Start on the first day of the cycle (first day of the menstrual period). This offers protection straight away. No additional contraception is required if the pill is started up to day 5 of the menstrual cycle.

Starting after day 5 of the menstrual cycle requires extra contraception (i.e. condoms) for the first 7 days of consistent pill use before they are protected from pregnancy. Ensure the woman is not already pregnant before starting the pill (i.e. they have been using contraception reliably and consistently).

When switching between COCPs, finish one pack, then immediately start the new pill pack without the pill-free period.

When switching from a traditional progesterone-only pill (POP), they can switch at any time but 7 days of extra contraception (i.e. condoms) is required. Ensure the woman is not already pregnant before switching (i.e. they have been using contraception reliably and consistently).

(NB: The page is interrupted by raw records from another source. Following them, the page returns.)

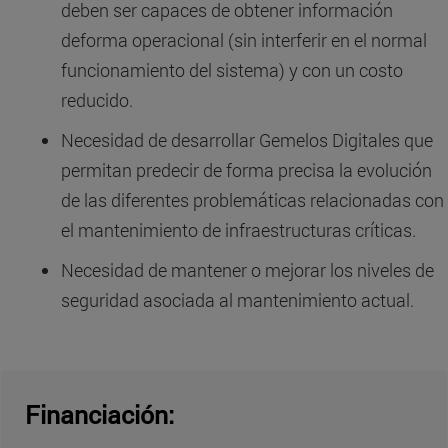
deben ser capaces de obtener información
deforma operacional (sin interferir en el normal
funcionamiento del sistema) y con un costo
reducido.
Necesidad de desarrollar Gemelos Digitales que
permitan predecir de forma precisa la evolución
de las diferentes problemáticas relacionadas con
el mantenimiento de infraestructuras críticas.
Necesidad de mantener o mejorar los niveles de
seguridad asociada al mantenimiento actual.
Financiación: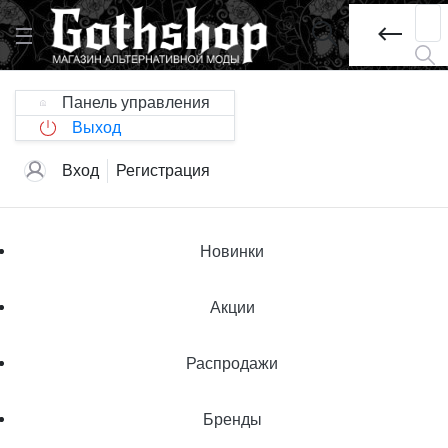
Панель управления
Выход
Вход
Регистрация
Новинки
Акции
Распродажи
Бренды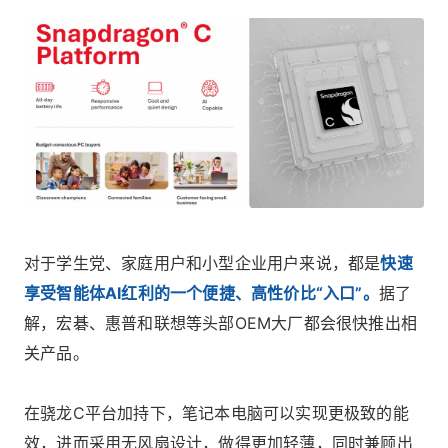
对于学生党、家庭用户和小型企业用户来说，都是
快速
享受智能体AI红利的一个便捷、高性价比“入口”。
据了
解，宏碁、惠普和联想等头部OEM大厂都会很快推出相
关产品。
在骁龙C平台加持下，笔记本电脑可以实现更极致的能
效，进而采用无风扇设计，做得更加轻薄，同时兼顾出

When switching from desogestrel, they can switch immediately, and no additional contraception is required. This differs from a traditional POP because desogestrel inhibits ovulation.



There are several things to check and discuss when prescribing the combined pill:

  • Different contraceptive options, including long-acting reversible contraception (LARC)
  • Contraindications
  • Adverse effects
  • Instructions for taking the pill, including missed pills
  • Factors that will impact the efficacy (e.g. diarrhoea and vomiting)
  • Sexually transmitted infections (this pill is not protective)
  • Safeguarding concerns (particularly in those under 16)

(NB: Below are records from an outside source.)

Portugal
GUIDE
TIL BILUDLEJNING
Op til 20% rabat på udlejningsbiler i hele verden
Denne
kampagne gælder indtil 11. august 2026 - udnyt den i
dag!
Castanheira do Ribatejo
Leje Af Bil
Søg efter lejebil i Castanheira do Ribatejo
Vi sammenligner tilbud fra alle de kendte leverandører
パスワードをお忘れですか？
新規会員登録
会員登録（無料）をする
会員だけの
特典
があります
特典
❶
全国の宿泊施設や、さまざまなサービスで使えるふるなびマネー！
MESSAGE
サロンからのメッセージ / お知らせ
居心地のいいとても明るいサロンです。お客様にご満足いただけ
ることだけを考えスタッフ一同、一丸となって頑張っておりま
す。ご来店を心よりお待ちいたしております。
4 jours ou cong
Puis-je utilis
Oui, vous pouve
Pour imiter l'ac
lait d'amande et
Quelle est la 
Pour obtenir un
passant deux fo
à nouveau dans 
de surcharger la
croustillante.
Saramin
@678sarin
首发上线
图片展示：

Screen for contraindications by discussing and documenting:

  • Age
  • Weight and height (BMI)
  • Blood pressure
  • Smoker or non-smoker
  • Past medical history (particularly migraine, VTE, cancer, cardiovascular disease and SLE)
  • Family history (particularly VTE and breast cancer)


Missed Pills

Missed pill rules are commonly tested in exams, either in MCQs or by having to council a patient in an OCSE scenario. It is worth understanding the theory as this makes it easier to work out what to do. In reality, always double-check the rules with guidelines or product literature to make sure you get it right.

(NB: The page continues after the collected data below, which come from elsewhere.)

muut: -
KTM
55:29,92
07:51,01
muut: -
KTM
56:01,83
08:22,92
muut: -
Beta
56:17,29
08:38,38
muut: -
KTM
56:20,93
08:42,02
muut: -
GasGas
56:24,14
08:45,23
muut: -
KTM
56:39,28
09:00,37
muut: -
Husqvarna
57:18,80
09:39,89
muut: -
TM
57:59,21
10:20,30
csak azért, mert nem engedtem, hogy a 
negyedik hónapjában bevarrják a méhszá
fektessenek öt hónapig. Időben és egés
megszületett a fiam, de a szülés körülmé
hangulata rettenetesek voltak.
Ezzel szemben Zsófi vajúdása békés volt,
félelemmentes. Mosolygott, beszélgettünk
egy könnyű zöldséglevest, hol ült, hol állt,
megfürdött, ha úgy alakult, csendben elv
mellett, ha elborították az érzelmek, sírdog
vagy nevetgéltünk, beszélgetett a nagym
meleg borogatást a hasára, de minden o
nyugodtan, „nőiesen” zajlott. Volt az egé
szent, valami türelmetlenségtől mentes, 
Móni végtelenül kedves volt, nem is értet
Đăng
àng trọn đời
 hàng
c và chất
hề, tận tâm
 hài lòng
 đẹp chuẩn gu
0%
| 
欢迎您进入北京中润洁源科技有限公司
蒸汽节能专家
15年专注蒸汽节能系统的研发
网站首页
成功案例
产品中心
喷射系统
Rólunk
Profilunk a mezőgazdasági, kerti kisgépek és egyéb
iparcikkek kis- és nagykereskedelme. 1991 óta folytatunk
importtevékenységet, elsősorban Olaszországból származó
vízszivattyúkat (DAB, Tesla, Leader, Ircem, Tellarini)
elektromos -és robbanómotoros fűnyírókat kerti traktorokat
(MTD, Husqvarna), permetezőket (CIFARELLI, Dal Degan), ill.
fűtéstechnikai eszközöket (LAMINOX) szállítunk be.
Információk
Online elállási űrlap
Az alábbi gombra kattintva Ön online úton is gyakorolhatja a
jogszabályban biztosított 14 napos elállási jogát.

The best way to understand the rules is to consider that theoretically women will be protected if they perfectly take the pill in a cycle of 7 days on, 7 days off. This will prevent ovulation.

Missing one pill is when the pill is more than 24 hours late (48 hours since the last pill was taken).

Missing one pill (less than 72 hours since the last pill was taken):

  • Take the missed pill as soon as possible (even if this means taking two pills on the same day)
  • No extra protection is required provided other pills before and after are taken correctly

Missing more than one pill (more than 72 hours since the last pill was taken):

  • Take the most recent missed pill as soon as possible (even if this means taking two pills on the same day)
  • Additional contraception (i.e. condoms) is needed until they have taken the pill regularly for 7 days straight
  • If day 1 – 7 of the packet they need emergency contraception if they have had unprotected sex
  • If day 8 – 14 of the pack (and day 1 – 7 was fully compliant) then no emergency contraception is required
  • If day 15 – 21 of the pack (and day 1 – 14 was fully compliant) then no emergency contraception is needed. They should go back-to-back with their next pack of pills and skip the pill-free period.

Theoretically, additional contraception is not required if more than one pill is missed between day 8 – 21 (week 2 or 3) of the pill packet and they otherwise take the pills correctly, although it is recommended for extra precaution.


Final Considerations

Vomitingdiarrhoea and certain medications (e.g. rifampicin) can all reduce the effectiveness of the pill, and additional contraception may be required. A day of vomiting or diarrhoea is classed as a “missed pill” day, as the illness may affect the absorption.

NICE Clinical Knowledge Summaries (January 2019) recommends stopping the combined pill four weeks before a major operation (lasting more than 30 minutes) or any operation or procedure that requires the lower limb to be immobilised. This is to reduce the risk of thrombosis.